Wilson caused a classic civil servants' flurry in June when he scribbled "I should like Marcia to see all these in future" on the cover of a folder of confidential Cabinet papers. Derek Mitchell, Wilson's principal private secretary, wrote a minute on 28 June pointing out that the particular folder included two intelligence reports, "one Secret and one Top Secret".

Having consulted Sir Burke Trend, the Cabinet Secretary, and George Wigg, a minister who advised Wilson on security, he suggested: "Marcia should see Secret and Confidential papers dealing with domestic subjects." But he noted in brackets: "Sir Burke Trend is slightly uneasy as regards Cabinet Conclusions [minutes of Cabinet decisions] on the ground that these are not available to quite a number of ministers, but he would not press the point."

Mitchell went on: "There is then the problem of physical security, arising from the fact that Marcia works in a room which is often left unattended and where she often receives visitors." He suggested "an in-tray in the strongroom near the duty clerk", adding condescendingly: "She will of course appreciate that these classified papers should not be left lying about when she is not in the room; nor of course should she make copies of them, take extracts from them, or refer to them in correspondence."

Mitchell added a handwritten postscript: "Marcia is content, so off we go."

The issue returned to haunt Wilson and Marcia, by then Lady Falkender, in 1977, in the recriminations which followed Wilson's resignation and the "Lavender List" of resignation honours submitted on her writing paper. Defending herself from charges of overweening influence, Lady Falkender wrote in the Observer: "I was not concerned with government policy, but with relations with the party . . . I did not see any classified or secret documents."

She was backed by Wilson himself in a television interview: "She did not see any secret documents, or other classified documents." The documents released today show this to be untrue.
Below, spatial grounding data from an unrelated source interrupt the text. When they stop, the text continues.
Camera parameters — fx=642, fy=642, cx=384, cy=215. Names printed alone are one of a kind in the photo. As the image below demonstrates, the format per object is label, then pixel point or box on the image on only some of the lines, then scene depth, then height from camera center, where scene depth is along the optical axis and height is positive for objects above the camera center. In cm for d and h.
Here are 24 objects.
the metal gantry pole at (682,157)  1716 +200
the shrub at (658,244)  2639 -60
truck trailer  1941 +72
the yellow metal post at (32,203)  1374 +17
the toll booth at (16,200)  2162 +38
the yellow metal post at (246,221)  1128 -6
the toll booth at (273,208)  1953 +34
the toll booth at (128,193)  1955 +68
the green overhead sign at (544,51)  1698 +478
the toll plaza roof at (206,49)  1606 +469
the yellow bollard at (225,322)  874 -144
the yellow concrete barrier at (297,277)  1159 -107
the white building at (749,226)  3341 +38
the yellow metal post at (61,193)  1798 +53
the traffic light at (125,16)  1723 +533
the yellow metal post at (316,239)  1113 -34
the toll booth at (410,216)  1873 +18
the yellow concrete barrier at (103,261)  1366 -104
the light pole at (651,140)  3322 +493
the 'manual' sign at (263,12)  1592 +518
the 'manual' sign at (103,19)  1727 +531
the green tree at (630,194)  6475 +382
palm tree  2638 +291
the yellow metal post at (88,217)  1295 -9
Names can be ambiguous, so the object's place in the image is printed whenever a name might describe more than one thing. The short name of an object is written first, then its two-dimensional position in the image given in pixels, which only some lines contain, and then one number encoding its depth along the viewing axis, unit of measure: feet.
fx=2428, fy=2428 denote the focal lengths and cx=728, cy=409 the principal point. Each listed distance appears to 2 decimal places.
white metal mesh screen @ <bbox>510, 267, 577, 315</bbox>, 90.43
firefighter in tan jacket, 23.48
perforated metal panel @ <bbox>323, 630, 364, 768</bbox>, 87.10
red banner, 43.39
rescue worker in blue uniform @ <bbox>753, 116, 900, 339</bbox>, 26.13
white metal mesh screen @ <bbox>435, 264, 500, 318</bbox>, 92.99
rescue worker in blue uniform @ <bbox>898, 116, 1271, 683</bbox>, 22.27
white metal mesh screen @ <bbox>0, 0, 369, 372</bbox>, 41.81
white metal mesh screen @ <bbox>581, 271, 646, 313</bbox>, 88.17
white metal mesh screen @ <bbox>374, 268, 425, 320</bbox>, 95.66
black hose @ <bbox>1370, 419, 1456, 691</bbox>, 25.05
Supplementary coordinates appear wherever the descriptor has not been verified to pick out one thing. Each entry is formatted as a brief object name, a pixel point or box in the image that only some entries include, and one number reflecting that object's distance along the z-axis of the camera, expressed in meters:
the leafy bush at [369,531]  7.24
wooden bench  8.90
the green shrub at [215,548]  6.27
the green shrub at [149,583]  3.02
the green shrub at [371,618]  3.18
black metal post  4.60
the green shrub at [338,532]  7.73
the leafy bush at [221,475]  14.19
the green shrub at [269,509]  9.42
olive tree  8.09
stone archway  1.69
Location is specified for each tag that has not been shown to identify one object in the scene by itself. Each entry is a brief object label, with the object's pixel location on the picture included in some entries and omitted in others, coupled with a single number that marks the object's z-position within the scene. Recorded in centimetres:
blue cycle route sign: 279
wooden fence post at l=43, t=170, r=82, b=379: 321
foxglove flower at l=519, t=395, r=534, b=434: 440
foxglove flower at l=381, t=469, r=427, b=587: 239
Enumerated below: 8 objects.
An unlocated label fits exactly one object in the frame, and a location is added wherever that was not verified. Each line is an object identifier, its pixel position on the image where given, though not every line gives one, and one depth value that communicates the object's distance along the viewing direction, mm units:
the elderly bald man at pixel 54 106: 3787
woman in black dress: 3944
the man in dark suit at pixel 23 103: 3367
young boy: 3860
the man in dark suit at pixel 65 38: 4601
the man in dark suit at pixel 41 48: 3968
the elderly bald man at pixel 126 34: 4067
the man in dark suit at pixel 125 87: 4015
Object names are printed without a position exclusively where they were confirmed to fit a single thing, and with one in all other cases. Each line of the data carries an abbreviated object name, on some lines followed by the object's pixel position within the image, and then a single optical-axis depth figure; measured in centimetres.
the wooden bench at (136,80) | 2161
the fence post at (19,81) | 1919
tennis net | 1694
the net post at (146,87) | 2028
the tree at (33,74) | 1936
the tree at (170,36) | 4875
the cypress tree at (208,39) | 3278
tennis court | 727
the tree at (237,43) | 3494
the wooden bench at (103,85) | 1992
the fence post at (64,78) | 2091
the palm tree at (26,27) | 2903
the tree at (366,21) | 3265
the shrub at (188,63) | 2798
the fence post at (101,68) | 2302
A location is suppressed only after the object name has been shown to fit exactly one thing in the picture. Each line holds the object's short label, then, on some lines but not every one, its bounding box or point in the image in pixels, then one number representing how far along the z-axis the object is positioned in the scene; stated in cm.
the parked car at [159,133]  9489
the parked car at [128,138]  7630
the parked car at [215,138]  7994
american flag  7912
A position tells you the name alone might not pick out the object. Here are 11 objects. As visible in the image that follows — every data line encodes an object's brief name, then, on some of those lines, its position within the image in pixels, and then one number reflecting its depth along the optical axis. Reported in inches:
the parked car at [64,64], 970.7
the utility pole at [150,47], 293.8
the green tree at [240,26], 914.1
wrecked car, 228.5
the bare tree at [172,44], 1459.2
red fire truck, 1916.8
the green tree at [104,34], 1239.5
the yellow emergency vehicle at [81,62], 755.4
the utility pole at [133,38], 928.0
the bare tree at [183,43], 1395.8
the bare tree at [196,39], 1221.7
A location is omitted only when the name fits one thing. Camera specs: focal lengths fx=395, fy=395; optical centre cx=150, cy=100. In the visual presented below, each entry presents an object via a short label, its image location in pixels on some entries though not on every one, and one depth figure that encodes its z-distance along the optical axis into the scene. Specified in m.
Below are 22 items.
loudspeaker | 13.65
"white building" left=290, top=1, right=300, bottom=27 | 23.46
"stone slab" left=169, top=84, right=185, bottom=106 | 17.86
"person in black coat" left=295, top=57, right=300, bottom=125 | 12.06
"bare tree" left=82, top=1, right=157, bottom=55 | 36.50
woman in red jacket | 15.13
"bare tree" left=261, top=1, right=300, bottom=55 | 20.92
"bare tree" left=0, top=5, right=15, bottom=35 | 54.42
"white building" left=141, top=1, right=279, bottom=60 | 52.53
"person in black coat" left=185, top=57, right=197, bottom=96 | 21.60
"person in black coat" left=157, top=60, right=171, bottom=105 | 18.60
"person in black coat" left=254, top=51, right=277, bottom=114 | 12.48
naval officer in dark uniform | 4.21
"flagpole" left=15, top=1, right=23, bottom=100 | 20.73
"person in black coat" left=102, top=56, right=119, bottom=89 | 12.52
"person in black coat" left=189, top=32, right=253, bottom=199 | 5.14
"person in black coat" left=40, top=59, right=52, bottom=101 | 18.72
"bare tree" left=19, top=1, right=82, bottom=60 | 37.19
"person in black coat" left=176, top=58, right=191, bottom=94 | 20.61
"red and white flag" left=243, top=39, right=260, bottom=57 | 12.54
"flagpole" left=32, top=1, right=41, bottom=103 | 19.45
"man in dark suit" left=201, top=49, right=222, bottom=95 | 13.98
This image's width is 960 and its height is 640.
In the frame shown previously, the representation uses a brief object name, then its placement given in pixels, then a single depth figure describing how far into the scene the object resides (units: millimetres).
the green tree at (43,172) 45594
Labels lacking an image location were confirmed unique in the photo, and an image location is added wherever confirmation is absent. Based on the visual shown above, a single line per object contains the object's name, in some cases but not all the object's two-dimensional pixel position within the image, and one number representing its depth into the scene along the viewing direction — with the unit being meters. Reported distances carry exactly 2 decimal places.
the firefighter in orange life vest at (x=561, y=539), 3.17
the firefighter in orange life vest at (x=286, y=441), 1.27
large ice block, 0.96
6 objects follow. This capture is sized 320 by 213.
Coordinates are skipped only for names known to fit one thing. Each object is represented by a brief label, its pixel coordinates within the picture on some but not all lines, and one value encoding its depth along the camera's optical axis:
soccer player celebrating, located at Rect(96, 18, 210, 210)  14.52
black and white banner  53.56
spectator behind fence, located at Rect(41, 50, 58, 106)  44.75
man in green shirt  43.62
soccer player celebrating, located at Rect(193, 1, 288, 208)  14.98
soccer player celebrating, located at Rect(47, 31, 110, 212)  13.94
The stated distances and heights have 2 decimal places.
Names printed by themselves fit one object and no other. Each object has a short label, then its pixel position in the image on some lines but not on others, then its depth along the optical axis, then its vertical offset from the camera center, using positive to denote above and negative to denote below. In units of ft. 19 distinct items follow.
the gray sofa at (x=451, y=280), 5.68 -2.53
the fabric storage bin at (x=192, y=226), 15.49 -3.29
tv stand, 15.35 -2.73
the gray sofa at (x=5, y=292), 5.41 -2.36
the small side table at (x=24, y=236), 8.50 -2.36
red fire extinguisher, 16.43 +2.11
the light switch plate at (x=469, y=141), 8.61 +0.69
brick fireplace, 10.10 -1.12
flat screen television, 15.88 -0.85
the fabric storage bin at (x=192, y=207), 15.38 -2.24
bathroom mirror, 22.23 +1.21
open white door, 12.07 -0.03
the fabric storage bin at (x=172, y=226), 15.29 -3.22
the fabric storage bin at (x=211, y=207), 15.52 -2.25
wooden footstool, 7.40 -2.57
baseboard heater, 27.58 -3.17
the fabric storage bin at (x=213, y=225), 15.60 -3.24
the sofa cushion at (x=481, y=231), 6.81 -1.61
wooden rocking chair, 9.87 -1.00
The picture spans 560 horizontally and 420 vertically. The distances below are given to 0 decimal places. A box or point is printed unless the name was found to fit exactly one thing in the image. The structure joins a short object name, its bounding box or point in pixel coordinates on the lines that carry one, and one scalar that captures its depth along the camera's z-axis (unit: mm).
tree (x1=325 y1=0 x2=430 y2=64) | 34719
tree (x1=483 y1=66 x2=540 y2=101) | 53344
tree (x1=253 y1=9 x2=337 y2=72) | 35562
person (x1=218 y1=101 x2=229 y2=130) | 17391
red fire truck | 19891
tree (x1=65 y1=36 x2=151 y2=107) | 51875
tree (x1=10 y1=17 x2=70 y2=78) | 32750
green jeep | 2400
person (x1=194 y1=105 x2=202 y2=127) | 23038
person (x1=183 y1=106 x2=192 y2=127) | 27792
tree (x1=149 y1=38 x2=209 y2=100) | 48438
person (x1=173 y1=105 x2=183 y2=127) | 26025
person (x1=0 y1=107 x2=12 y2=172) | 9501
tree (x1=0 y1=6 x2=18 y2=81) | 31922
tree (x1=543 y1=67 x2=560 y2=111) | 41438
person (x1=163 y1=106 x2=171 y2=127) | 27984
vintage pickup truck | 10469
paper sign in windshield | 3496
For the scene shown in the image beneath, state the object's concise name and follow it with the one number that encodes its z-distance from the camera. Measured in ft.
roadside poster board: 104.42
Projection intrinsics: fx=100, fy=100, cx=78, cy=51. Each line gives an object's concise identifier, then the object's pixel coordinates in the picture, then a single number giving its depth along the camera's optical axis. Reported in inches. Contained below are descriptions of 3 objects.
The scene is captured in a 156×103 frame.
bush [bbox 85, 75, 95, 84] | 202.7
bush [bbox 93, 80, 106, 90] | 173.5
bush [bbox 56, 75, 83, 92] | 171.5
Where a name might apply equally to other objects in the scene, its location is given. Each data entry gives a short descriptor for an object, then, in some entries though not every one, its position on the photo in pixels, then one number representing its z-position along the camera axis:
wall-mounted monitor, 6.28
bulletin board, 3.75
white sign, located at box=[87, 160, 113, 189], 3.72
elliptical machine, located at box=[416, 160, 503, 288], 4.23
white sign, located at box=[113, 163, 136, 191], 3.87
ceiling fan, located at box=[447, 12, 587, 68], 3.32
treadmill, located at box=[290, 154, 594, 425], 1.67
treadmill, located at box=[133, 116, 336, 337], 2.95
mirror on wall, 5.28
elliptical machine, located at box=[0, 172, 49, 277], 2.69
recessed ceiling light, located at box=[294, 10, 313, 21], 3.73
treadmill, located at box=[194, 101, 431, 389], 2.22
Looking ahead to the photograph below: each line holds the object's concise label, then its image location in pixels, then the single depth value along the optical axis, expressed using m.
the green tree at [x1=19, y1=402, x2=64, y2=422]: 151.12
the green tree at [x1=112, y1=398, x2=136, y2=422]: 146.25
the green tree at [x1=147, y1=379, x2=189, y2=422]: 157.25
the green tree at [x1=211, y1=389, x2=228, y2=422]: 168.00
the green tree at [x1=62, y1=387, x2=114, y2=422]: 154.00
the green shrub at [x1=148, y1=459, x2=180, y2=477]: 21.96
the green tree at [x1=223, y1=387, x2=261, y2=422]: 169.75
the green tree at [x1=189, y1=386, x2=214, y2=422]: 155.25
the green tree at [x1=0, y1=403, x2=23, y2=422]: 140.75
They also tell the quaintly ridiculous story of Lady Falkender's attempts to soundproof the partition between her office and Wilson's in the Commons. This involved the Security Service in a review of the arrangements for keeping the Prime Minister's suite of rooms locked at all times. Lady Falkender was patronised again, this time by Peter Le Cheminant, the Serjeant at Arms, who asked her to "remind your girls" of the need for security. "We mustn't risk a Russian microphone!"